Con algún que otro altibajo en sus contrataciones, Varela optó por no retornar a las aulas, de maestra, cuando pudo hacerlo, hace tres años. “Me mantuve limpiando, porque al final podía reunir más dinero para los gastos de mi familia y los arreglos de mi vivienda. Hace tres años estoy estable en una casa a donde voy todos los días, de lunes a viernes, y me pagan al mes 40.00 pesos convertibles (960 pesos cubanos, equivalentes a cerca de 50 dólares al cambio oficial)”.
Poco más de un millón de cubanas se dedican hoy, en cuerpo y alma, a las labores de su casa, la mayoría de ellas con 45 y más años de edad, según estimados no oficiales. A ese grupo habría que sumar las que trabajan fuera y luego, cuando llegan a sus viviendas, tienen que encargarse de casi todas las tareas domésticas.
De acuerdo con el último Censo de Población y Viviendas, de 2002, el 97 por ciento de las personas que declararon dedicarse a los quehaceres domésticos fueron mujeres.
En total sumaron un millón 884.332 mayores de 15 años, de las cuales cerca del 21 por ciento superaban el nivel medio y el superior de educación.

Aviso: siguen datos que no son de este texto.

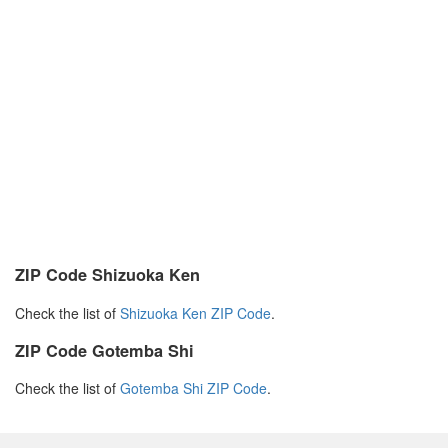
ZIP Code Shizuoka Ken
Check the list of
Shizuoka Ken ZIP Code
.
ZIP Code Gotemba Shi
Check the list of
Gotemba Shi ZIP Code
.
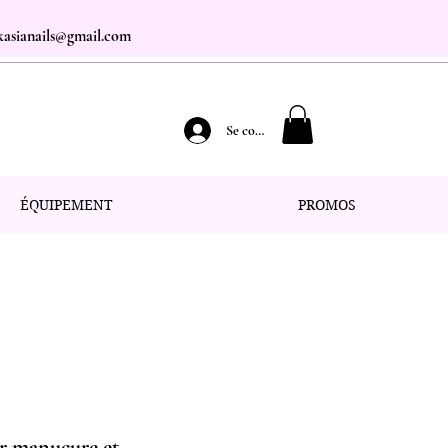
.kasianails@gmail.com
Se connecter
ÉQUIPEMENT
PROMOS
ur manucure et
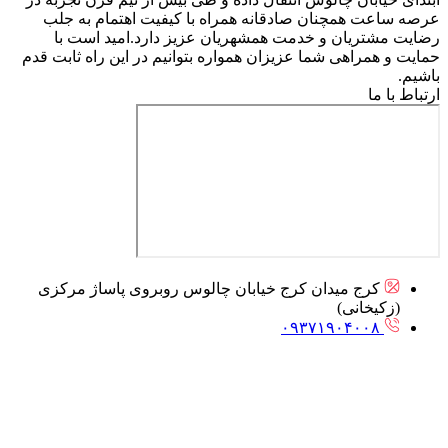
عرصه ساعت همچنان صادقانه همراه با کیفیت اهتمام به جلب
رضایت مشتریان و خدمت همشهریان عزیز دارد.امید است با
حمایت و همراهی شما عزیزان همواره بتوانیم در این راه ثابت قدم
باشیم.
ارتباط با ما
کرج میدان کرج خیابان چالوس روبروی پاساژ مرکزی
(زکیخانی)
۰۹۳۷۱۹۰۴۰۰۸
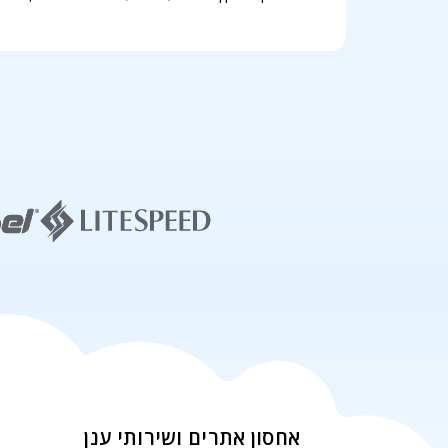
אחסון אתרים ושירותי ענן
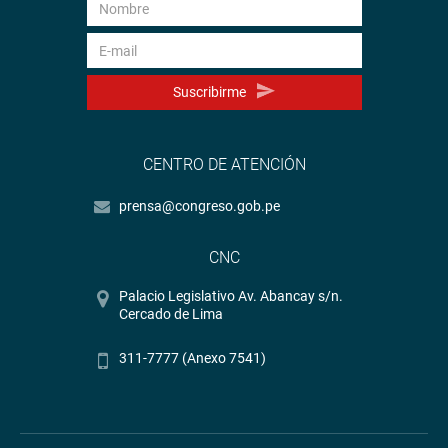
Suscribirme
CENTRO DE ATENCIÓN
prensa@congreso.gob.pe
CNC
Palacio Legislativo Av. Abancay s/n.
Cercado de Lima
311-7777 (Anexo 7541)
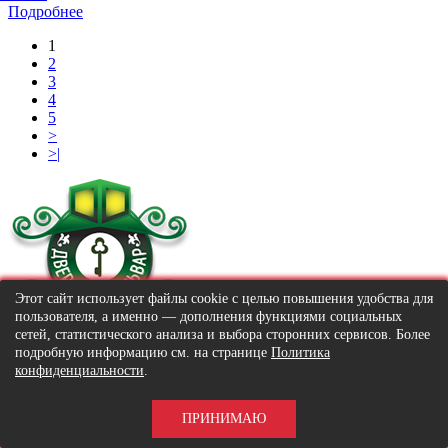
Подробнее
1
2
3
4
5
>
>|
Этот сайт использует файлы cookie с целью повышения удобства для
пользователя, а именно — дополнения функциями социальных
сетей, статистического анализа и выбора сторонних сервисов. Более
© 2016-2026 «Dverskoy bulvar»
подробную информацию см. на странице
Политика
© 2016-2026 «Дверской бульвар»
конфиденциальности
.
МЕНЮ
Главная
ПРИНИМАЮ
Каталог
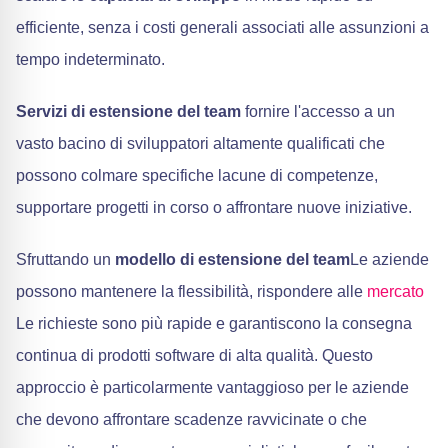
efficiente, senza i costi generali associati alle assunzioni a
tempo indeterminato.
Servizi di estensione del team
fornire l'accesso a un
vasto bacino di sviluppatori altamente qualificati che
possono colmare specifiche lacune di competenze,
supportare progetti in corso o affrontare nuove iniziative.
Sfruttando un
modello di estensione del team
Le aziende
possono mantenere la flessibilità, rispondere alle
mercato
Le richieste sono più rapide e garantiscono la consegna
continua di prodotti software di alta qualità. Questo
approccio è particolarmente vantaggioso per le aziende
che devono affrontare scadenze ravvicinate o che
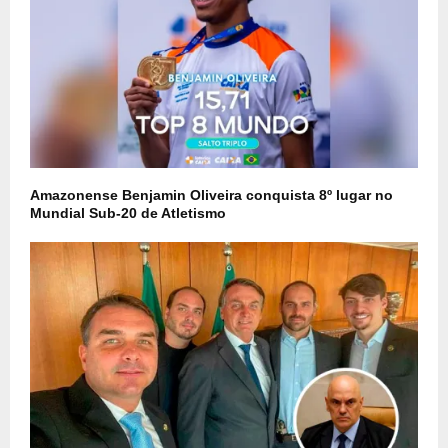
Amazonense Benjamin Oliveira conquista 8º lugar no
Mundial Sub-20 de Atletismo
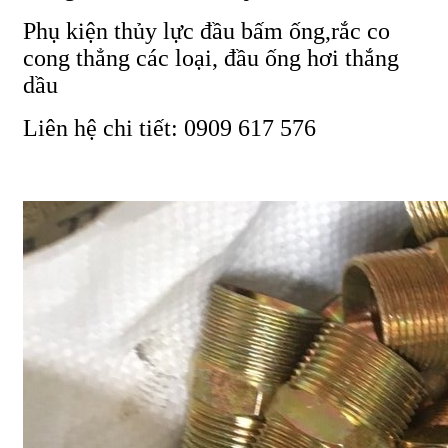
Phụ kiện thủy lực đầu bấm ống,rắc co
cong thẳng các loại, đầu ống hơi thắng
dầu
Liên hệ chi tiết: 0909 617 576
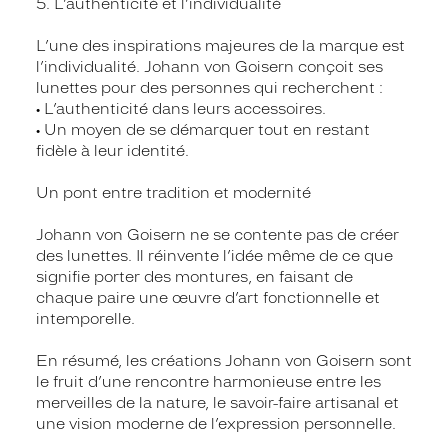
5. L’authenticité et l’individualité
L’une des inspirations majeures de la marque est
l’individualité. Johann von Goisern conçoit ses
lunettes pour des personnes qui recherchent :
• L’authenticité dans leurs accessoires.
• Un moyen de se démarquer tout en restant
fidèle à leur identité.
Un pont entre tradition et modernité
Johann von Goisern ne se contente pas de créer
des lunettes. Il réinvente l’idée même de ce que
signifie porter des montures, en faisant de
chaque paire une œuvre d’art fonctionnelle et
intemporelle.
En résumé, les créations Johann von Goisern sont
le fruit d’une rencontre harmonieuse entre les
merveilles de la nature, le savoir-faire artisanal et
une vision moderne de l’expression personnelle.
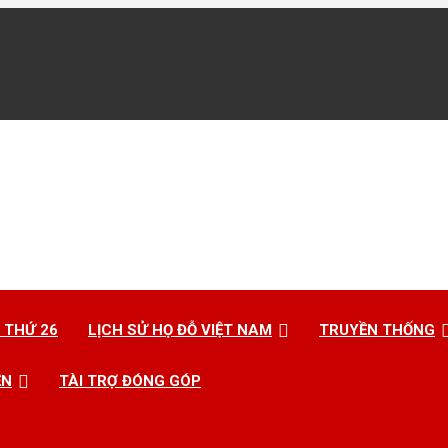
 THỨ 26
LỊCH SỬ HỌ ĐỖ VIỆT NAM
TRUYỀN THỐNG
ỆN
TÀI TRỢ ĐÓNG GÓP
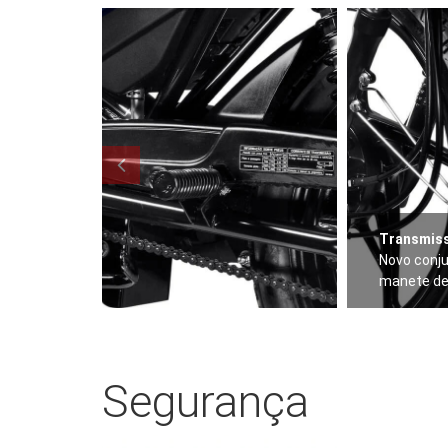
Transmis
Novo conju
manete de 
Segurança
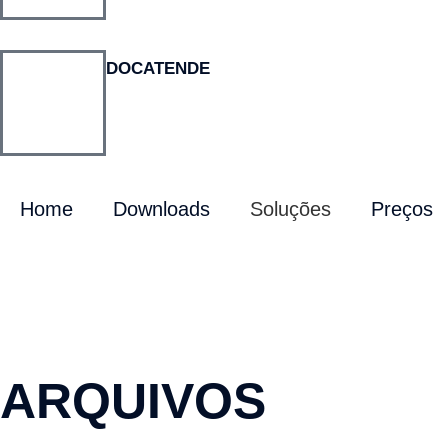
DOCATENDE
Home
Downloads
Soluções
Preços
ARQUIVOS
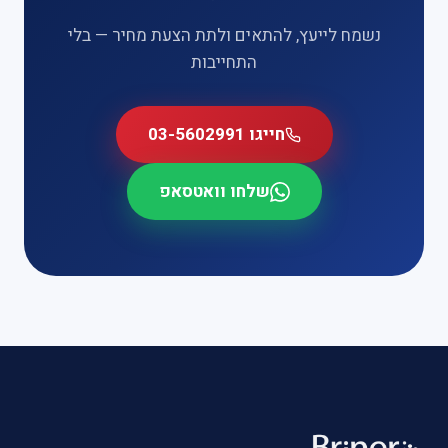
נשמח לייעץ, להתאים ולתת הצעת מחיר — בלי
התחייבות
חייגו 03-5602991
שלחו וואטסאפ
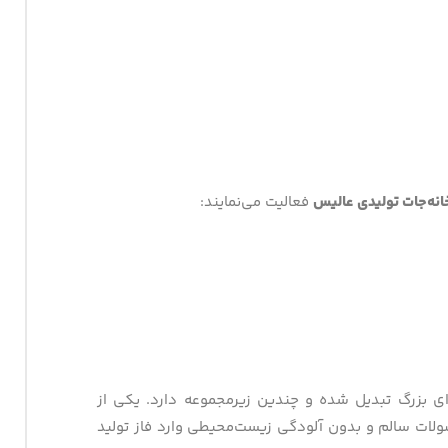
انه‌جات تولیدی عالیس
فعالیت می‌نمایند:
ه‌ای بزرگ تبدیل شده و چندین زیرمجموعه دارد. یکی از
ولات سالم و بدون آلودگی زیست‌محیطی وارد فاز تولید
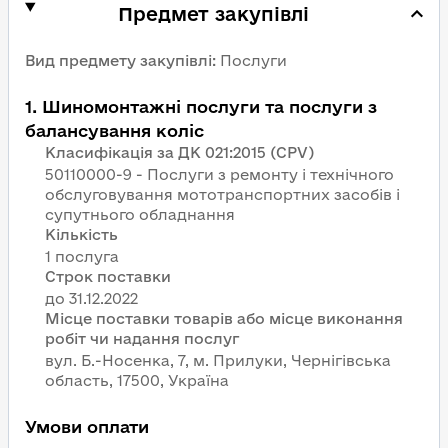
Предмет закупівлі
Вид предмету закупівлі
:
Послуги
1
.
Шиномонтажні послуги та послуги з
балансування коліс
Класифікація за ДК 021:2015 (CPV)
50110000-9 - Послуги з ремонту і технічного
обслуговування мототранспортних засобів і
супутнього обладнання
Кількість
1 послуга
Строк поставки
Місце поставки товарів або місце виконання
робіт чи надання послуг
вул. Б.-Носенка, 7, м. Прилуки, Чернігівська
область, 17500, Україна
Умови оплати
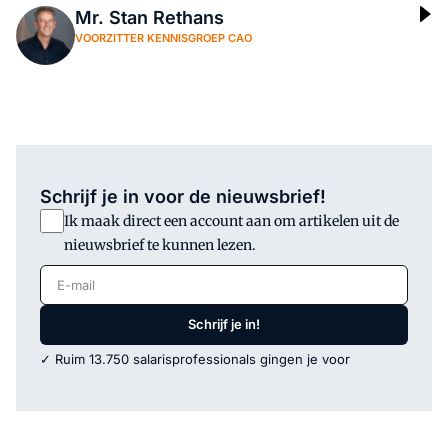
Mr. Stan Rethans
VOORZITTER KENNISGROEP CAO
Schrijf je in voor de nieuwsbrief!
Ik maak direct een account aan om artikelen uit de
nieuwsbrief te kunnen lezen.
E-mail
Schrijf je in!
✓ Ruim 13.750 salarisprofessionals gingen je voor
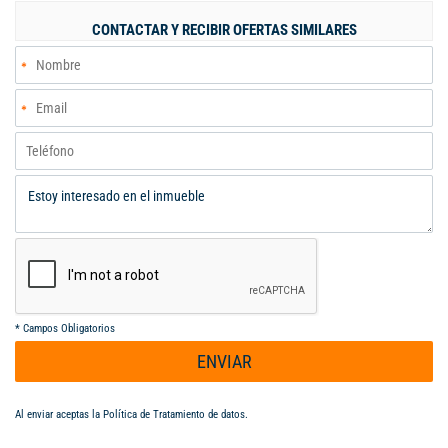
24510 LLAMENOS 3105142711-3122760824
CONTACTAR Y RECIBIR OFERTAS SIMILARES
*
Campos Obligatorios
ENVIAR
Al enviar aceptas la
Política de Tratamiento de datos
.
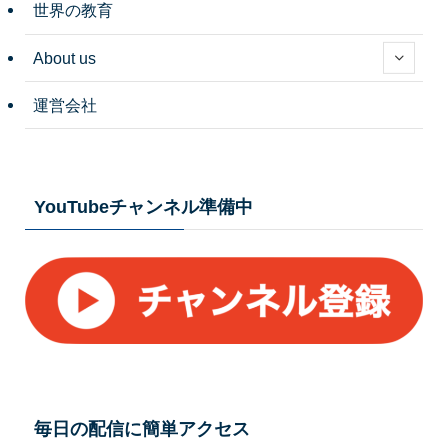
世界の教育
About us
運営会社
YouTubeチャンネル準備中
毎日の配信に簡単アクセス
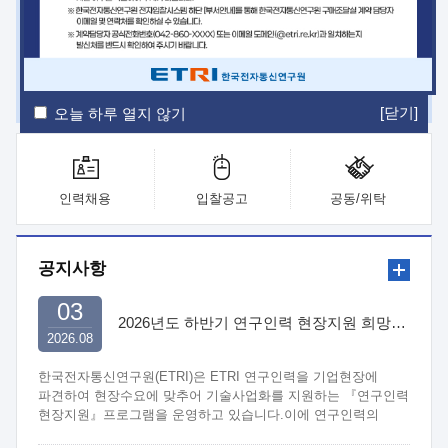
ETRI Insight
ETRI Journal
전자통신동향분석
ETRI 웹진
ETRI 간행물
전자도서관
[닫기]
오늘 하루 열지 않기
인력채용
입찰공고
공동/위탁
공지사항
03
2026년도 하반기 연구인력 현장지원 희망기업 신청/접수
2026.08
한국전자통신연구원(ETRI)은 ETRI 연구인력을 기업현장에
파견하여 현장수요에 맞추어 기술사업화를 지원하는 『연구인력
현장지원』프로그램을 운영하고 있습니다.이에 연구인력의
지원을 희망하는 중소.중견기업에서는 신청하여 주시기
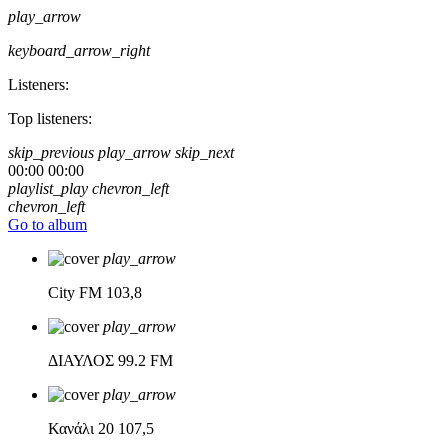
play_arrow
keyboard_arrow_right
Listeners:
Top listeners:
skip_previous
play_arrow
skip_next
00:00
00:00
playlist_play
chevron_left
chevron_left
Go to album
play_arrow
City FM
103,8
play_arrow
ΔΙΑΥΛΟΣ
99.2 FM
play_arrow
Κανάλι 20
107,5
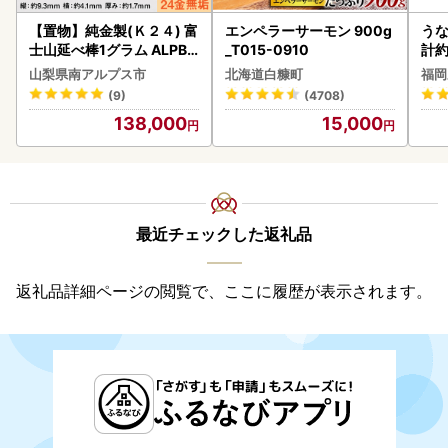
【置物】純金製(Ｋ２４) 富
エンペラーサーモン 900g
うな
士山延べ棒1グラム ALPBK
_T015-0910
計約
180
な
山梨県南アルプス市
北海道白糠町
福岡
(9)
(4708)
138,000
15,000
最近チェックした返礼品
返礼品詳細ページの閲覧で、ここに履歴が表示されます。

En tanto, los varones dedicados a las tareas domésticas sumaron 56.700.
Con una población de 11,2 millones de habitantes, Cuba tiene una relación de masculinidad de tres varones por cada mujer y una tasa de fecundidad de 1,63, entre las más bajas de América Latina y el Caribe, de acuerdo con los últimos datos emitidos por la Oficina Nacional de Estadísticas.
La esperanza de vida de las cubanas es superior a la de los hombres y ellas los aventajan también con el 66,2 por ciento de los puestos como profesionales y técnicas y el 63,6 por ciento de las graduadas universitarias.
Sin embargo, el mundo de las mal llamadas “reinas del hogar” parece inamovible. Sin suficiente reconocimiento social y ninguna compensación económica, ellas se encargan de sostener y reproducir las fuerzas y energías de la sociedad, desde el ámbito de la familia.
A eso habría que añadir el daño que provoca la sobrecarga doméstica en la salud femenina, un aspecto también poco visible ni reconocido, y que “incrementa sustantivamente el estrés que sufren las mujeres más que los hombres”, señala Artiles a SEMlac.
Ese efecto se basa en la forma en que se desempeñan hombres y mujeres. “Ellos tienden a distribuir el tiempo de forma compartida; es decir, hacen una tarea y, terminada esta, comienzan la siguiente. Las mujeres no: al mismo tiempo lavan, cocinan, atienden a los demás y hacen otras cosas”, explica la especialista.